I have been reading the book Five Practices of Fruitful Congregations by United Methodsist Bishop Robert Schnase in preparation for a 5 week sermon series that we will be doing at our church.
This weekend we will be talking about “Extravagant Generosity.” Unfortunately, the topic of generosity has become a topic that many church members wish we wouldn’t talk about, and many pastors try to avoid. However, the Bible is full of references to generosity, and we need to be faithful to addressing this subject. We are sensitive to the economic struggle that many are facing right now, and a message about generosity is not intended to bring guilt; it is intended to instruct us and inspire us. What many have discovered is that when we begin to practice generosity in our lives by giving of our time, talents and resources, we actually feel better about ourselves and discover that – as the old cliché says – “we can’t outgive God! Here is an interesting and inspiring passage from the book:
“The practice of Extravagant Generosity changes churches. Churches that nurture proportional giving and tithing among their members thrive. They accomplish great things for Christ, offer robust and confident ministry, and have the resources to carry out ever new and helpful missions. They escape the debilitating effects of conflict and anxiety that are the fruit of a scarcity mentality. They prosper for the purposes of Christ and make a difference in the lives of people.

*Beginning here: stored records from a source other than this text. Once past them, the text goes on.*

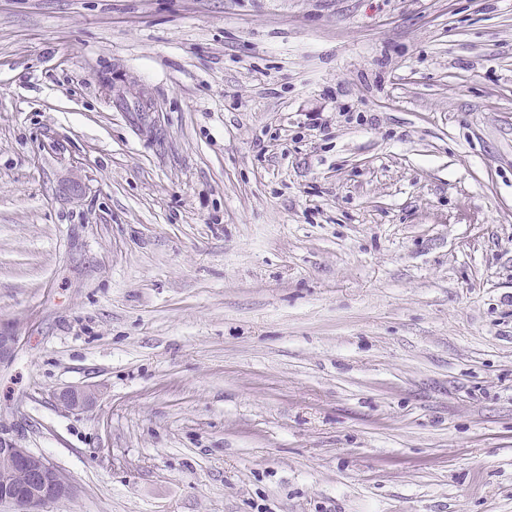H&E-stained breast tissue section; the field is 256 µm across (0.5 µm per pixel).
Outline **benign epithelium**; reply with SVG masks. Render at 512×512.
Segmentation results:
<instances>
[{
  "label": "benign epithelium",
  "instance_id": "1",
  "mask_svg": "<svg viewBox=\"0 0 512 512\" xmlns=\"http://www.w3.org/2000/svg\"><path fill=\"white\" fill-rule=\"evenodd\" d=\"M18 340V328H0V363L12 358ZM56 401L66 409L82 410L93 403L94 394L89 389L66 387L56 393ZM18 469L26 479V491L14 496L9 494L10 476ZM71 494L72 487L66 477L43 456L0 438V498L36 509Z\"/></svg>",
  "mask_w": 512,
  "mask_h": 512
}]
</instances>
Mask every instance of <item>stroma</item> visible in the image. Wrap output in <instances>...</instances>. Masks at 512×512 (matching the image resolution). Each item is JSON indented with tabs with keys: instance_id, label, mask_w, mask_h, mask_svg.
<instances>
[{
	"instance_id": "1",
	"label": "stroma",
	"mask_w": 512,
	"mask_h": 512,
	"mask_svg": "<svg viewBox=\"0 0 512 512\" xmlns=\"http://www.w3.org/2000/svg\"><path fill=\"white\" fill-rule=\"evenodd\" d=\"M12 323L40 512H512V0H0ZM56 401L69 410H82L94 401V394L89 389L66 387L56 393Z\"/></svg>"
}]
</instances>
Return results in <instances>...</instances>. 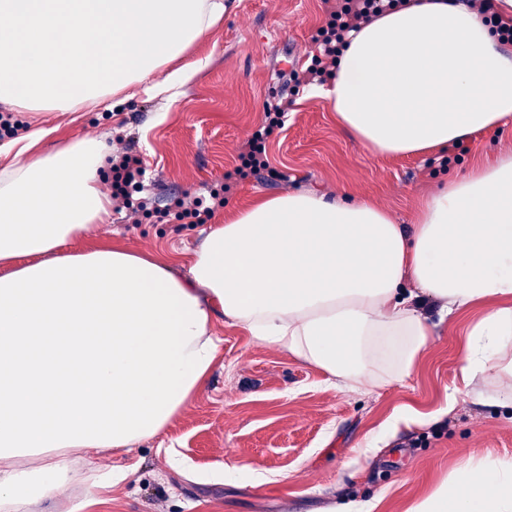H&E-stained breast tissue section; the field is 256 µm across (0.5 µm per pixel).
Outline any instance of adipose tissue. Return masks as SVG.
<instances>
[{
	"instance_id": "obj_1",
	"label": "adipose tissue",
	"mask_w": 512,
	"mask_h": 512,
	"mask_svg": "<svg viewBox=\"0 0 512 512\" xmlns=\"http://www.w3.org/2000/svg\"><path fill=\"white\" fill-rule=\"evenodd\" d=\"M229 6L0 0V102L77 112L136 86L176 99L196 67L164 66ZM312 94L371 153L442 152L512 123V51L461 0H403L350 35ZM44 135L0 148V512L57 503L78 482L111 488L118 476L98 455L160 436L202 390L219 315L356 391L403 381L436 323L479 306L462 390L512 407L511 393L482 387L512 375V154L429 190L408 229L367 200L257 197L209 226L179 277L162 255L84 247L112 221L108 147L82 137L43 153ZM72 450L84 469L65 460ZM480 473L440 481L408 512H512V462Z\"/></svg>"
}]
</instances>
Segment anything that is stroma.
<instances>
[{"label":"stroma","instance_id":"stroma-1","mask_svg":"<svg viewBox=\"0 0 512 512\" xmlns=\"http://www.w3.org/2000/svg\"><path fill=\"white\" fill-rule=\"evenodd\" d=\"M327 0H235L223 21L199 40L185 62L207 67L176 100L130 90L123 111L14 112L19 123L49 128L52 151L84 136L123 139L140 154L146 194L163 205L205 195L234 171L239 145L262 123L265 106L289 100L284 128L267 140L272 175L240 183L215 220L259 195L313 190L329 198H365L396 223H412L420 197L446 172L478 155L512 152V124L474 135L447 154L375 155L339 128L327 101L306 95L287 68L305 69ZM200 224L127 223L113 213L101 237L173 257L179 274L203 237ZM480 309L439 325L403 382L358 394L336 388L319 370L217 320L222 358L207 385L160 437L131 451L104 452L101 467L122 473L112 489L87 502L73 486L60 512H337L351 501L376 500L373 512H407L442 478L461 467L512 461V408H484L457 395L442 422L383 423L397 410L431 413L458 384L463 346ZM446 408V407H445Z\"/></svg>","mask_w":512,"mask_h":512}]
</instances>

Every sanctuary and chapel in which we have worshipped, every church organ that has lifted our spirits, every pew where we have sat, every communion rail where we have knelt, every hymnal from which we have sung, every praise band that has touched our hearts, every church classroom where we have gathered with friends, every church kitchen that has prepared our meals, every church van that has taken us to camp, every church camp cabin where we have slept – all are the fruit of someone’s Extravagant Generosity. We have been the recipient of grace upon grace. We are the heirs, the beneficiaries of those who came before us who were touched by the generosity of Christ enough to give graciously so that we could experience the truth of Christ for ourselves. We owe the same to generations to come, We have worshipped in sanctuaries that we did not build, and so to us falls the privilege of building sanctuaries where we shall never worship.

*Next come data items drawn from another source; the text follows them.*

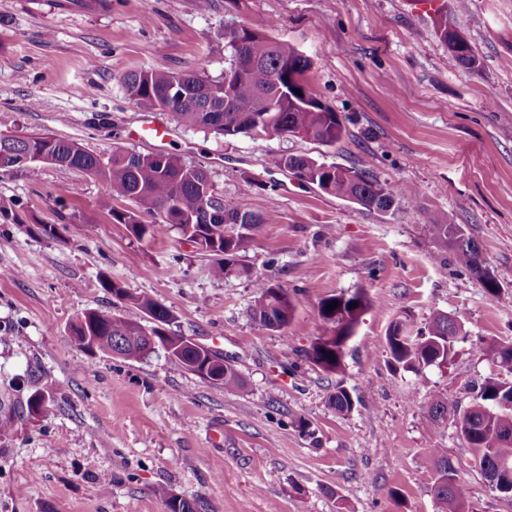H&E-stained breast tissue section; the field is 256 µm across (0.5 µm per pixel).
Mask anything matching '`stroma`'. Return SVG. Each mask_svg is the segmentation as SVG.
I'll list each match as a JSON object with an SVG mask.
<instances>
[{"label": "stroma", "instance_id": "stroma-1", "mask_svg": "<svg viewBox=\"0 0 512 512\" xmlns=\"http://www.w3.org/2000/svg\"><path fill=\"white\" fill-rule=\"evenodd\" d=\"M439 4L478 69L413 0H213L205 11L198 0H0V136L73 140L104 158L171 154L264 219L239 256L245 273L216 278L177 231L140 240L113 223L99 177L0 171L13 204L0 216V512H167L162 486L208 512H435L434 448L447 449L470 512H512L455 426L427 412L439 392L470 407L471 384L499 374L488 344L512 341V0ZM245 23L310 56L311 92L347 129L339 142L216 135L126 95L131 71L221 78L224 33ZM149 120L172 129L169 143L138 138ZM288 155L372 173L404 196L365 210L280 167ZM447 213L500 277L496 296L436 261L425 226ZM257 278L292 300L282 330L252 315ZM358 290L369 306L343 372L326 373L307 357L325 332L319 304ZM138 296L169 309L170 334L222 353L244 389L175 371L161 352L127 361L72 342L85 312L133 316ZM406 312L419 328L437 313L461 324L447 364L392 369L386 332ZM339 385L367 409L336 413ZM37 392L46 409L33 415ZM436 33L439 39L448 46V50L462 66L470 69L477 68L478 60L476 56L473 54L467 41H465L458 34L455 27L448 22V14H438Z\"/></svg>", "mask_w": 512, "mask_h": 512}]
</instances>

Generosity is a fruit of the spirit, a worthy spiritual aspiration. Generosity is the opposite of selfishness, self-centerdness and self-absorption. To practice Extravagant Generosity requires, self-control, patience, kindness, faith and love of God and neighbor. These build us up: equip us for life and for ministry; and foster perspectives and attitudes that are sustaining, enriching and meaningful. Giving changes both the giver and the church” (116)
John Wesley taught that we shaould earn all we can, save all we can, and give all we can. This is timeless and practical advice for us. Unforunately, as Schnase points out, we live in a different day in time: we are tempted by the consumeristic values of our culture. As Dave Ramsay says, "we buy things we don't even need with money we don't even have to impress people we don't even know."
I am curious as to how the discipline of generosity has benefited others especially during these challengin economic times.